Analytical framework
Analyses were performed in R (R Core Team 2018). Prior to model testing, we performed transformations of continuous data to improve normality of model residuals (details in Appendix S2). FST was transformed using Tukey’s ladder of powers transformation (Tukey, 1970) with the function transformTukey from the R package rcompanion (Mangiafico, 2018). Continuous predictors were transformed using their natural logarithm. We also estimated correlations (Plackett, 1983) and evaluated multicollinearity issues (Acock & Stavig, 1979; Fox & Monette, 1992) among predictor variables (Appendix S3). The multicollinearity tests indicated that all predictors could be included together in a multiple regression (Table S2 and Table S3).
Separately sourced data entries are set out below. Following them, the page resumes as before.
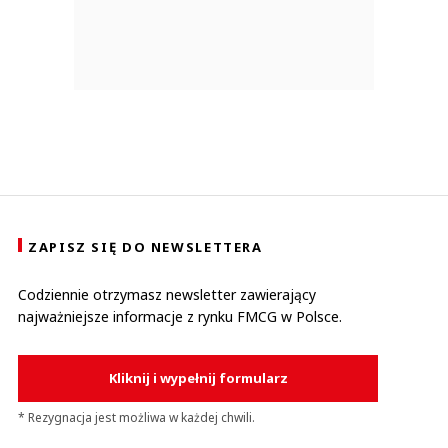
ZAPISZ SIĘ DO NEWSLETTERA
Codziennie otrzymasz newsletter zawierający
najważniejsze informacje z rynku FMCG w Polsce.
Kliknij i wypełnij formularz
* Rezygnacja jest możliwa w każdej chwili.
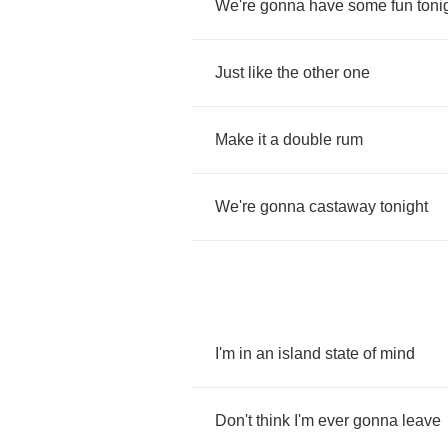
We're
gonna
have
some
fun
toni
Just
like
the
other
one
Make
it
a
double
rum
We're
gonna
castaway
tonight
I'm
in
an
island
state
of
mind
Don't
think
I'm
ever
gonna
leave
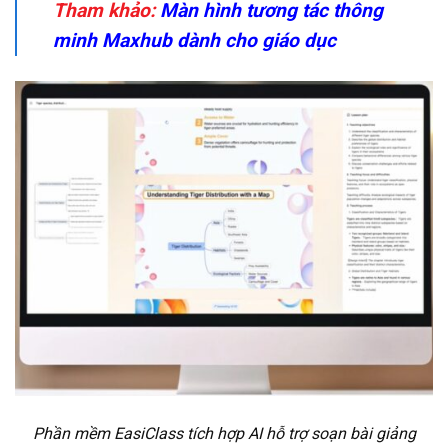
Tham khảo:
Màn hình tương tác thông
minh Maxhub dành cho giáo dục
Phần mềm EasiClass tích hợp AI hỗ trợ soạn bài giảng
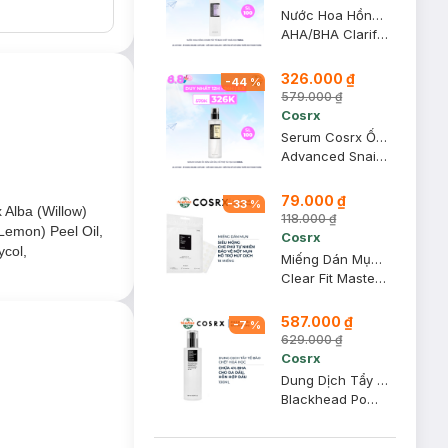
Nước Hoa Hồng Cosrx Tẩy Tế Bào Chết Hoá Học 150ml
AHA/BHA Clarifying Treatment Toner
326.000 ₫
-
44
%
579.000 ₫
Cosrx
Serum Cosrx Ốc Sên Cấp Ẩm, Hỗ Trợ Tái Tạo Da 100ml
Advanced Snail 96 Mucin Power Essence
79.000 ₫
-
33
%
x Alba (Willow)
118.000 ₫
Lemon) Peel Oil,
Cosrx
ycol,
Miếng Dán Mụn Cosrx Siêu Mỏng, Che Phủ Tự Nhiên 18 Miếng
Clear Fit Master Patch
587.000 ₫
-
7
%
629.000 ₫
Cosrx
Dung Dịch Tẩy Tế Bào Chết Hoá Học Cosrx 4% BHA 100ml
Blackhead Power Liquid Exfoliator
In order to calculate and subsequently perform models that correct for phylogenetic signal (Freckleton, Harvey, & Pagel, 2002), a species-level phylogeny (Fig. S1) was produced with the R package V.PhyloMaker (Jin & Qian, 2019). This package prunes a custom list of species from the latest and most complete mega-tree of vascular plants (Smith & Brown, 2018) (see Appendix S4 for details). We then assessed phylogenetic signal in categorical predictors with Abouheif’s (1999) method (Jombart, Balloux, & Dray, 2010; Pavoine, Ollier, Pontier, & Chessel, 2008), and in FST values with Pagel’s (1999) λ (Molina-Venegas & Rodríguez, 2017; Revell, 2012) (Appendix S5). We found that closely related species tend to be more similar than expected by chance in their mating system, growth form, pollination mode, seed dispersal mode, latitudinal region and FST. The highest observed Moran’s I was that of growth form, followed by pollination mode, latitudinal region, seed dispersal mode, and lastly mating system (Fig. S2). FST values were also phylogenetically autocorrelated (Pagel’s λ=0.52, P<0.001 and Pagel’s λ=0.53, P<0.001 for raw and transformed FST values, respectively). Given the high levels of phylogenetic signal, we implemented phylogenetically informed multiple regressions (Symonds & Blomberg, 2014) with the function ‘phylolm’ from the R package phylolm (Ho & Ané, 2014). For the fit of models, the likelihood of the parameters was calculated with a Brownian motion model of evolution (Ho & Ané, 2014) (Appendix S6).
Finally, for the categorical predictors with more than two levels we chose reference levels based on exploratory analyses with phylogenetic ANOVA and post-hoc tests (Garland, Dickerman, Janis, & Jones, 1993; Revell, 2012). We selected the level which mean was most different from that of other levels (Tables S4 and S5). Reference levels were as follow: trees for growth form, small insects for pollination mode, gravity for dispersal mode, and temperate for latitudinal region.